## begin INFORMATION PROVIDED

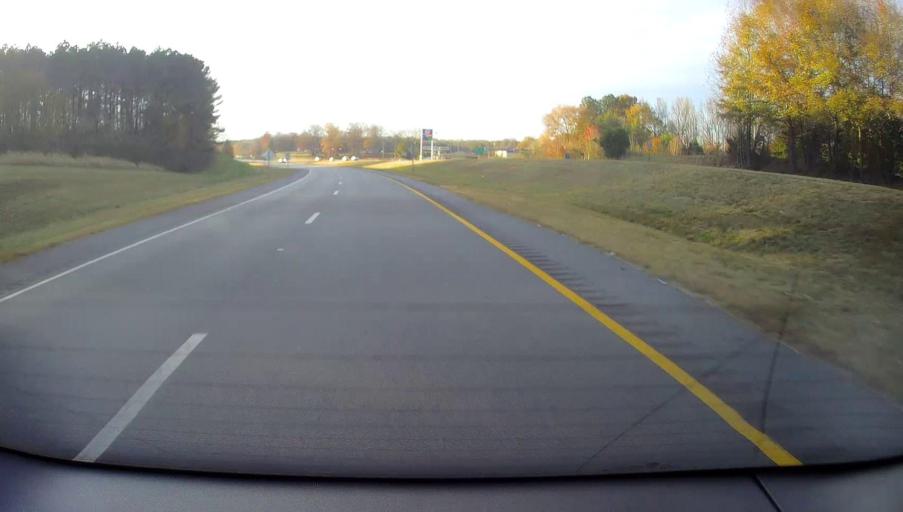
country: US
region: Alabama
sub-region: Blount County
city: Blountsville
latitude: 34.1611
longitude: -86.4723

## end INFORMATION PROVIDED

WHAT IS ASKED | Revise the listing above by replacing "latitude" with "lat" and leaving everything else unchanged. Leave the pictures out of your answer.

RESULT |
country: US
region: Alabama
sub-region: Blount County
city: Blountsville
lat: 34.1611
longitude: -86.4723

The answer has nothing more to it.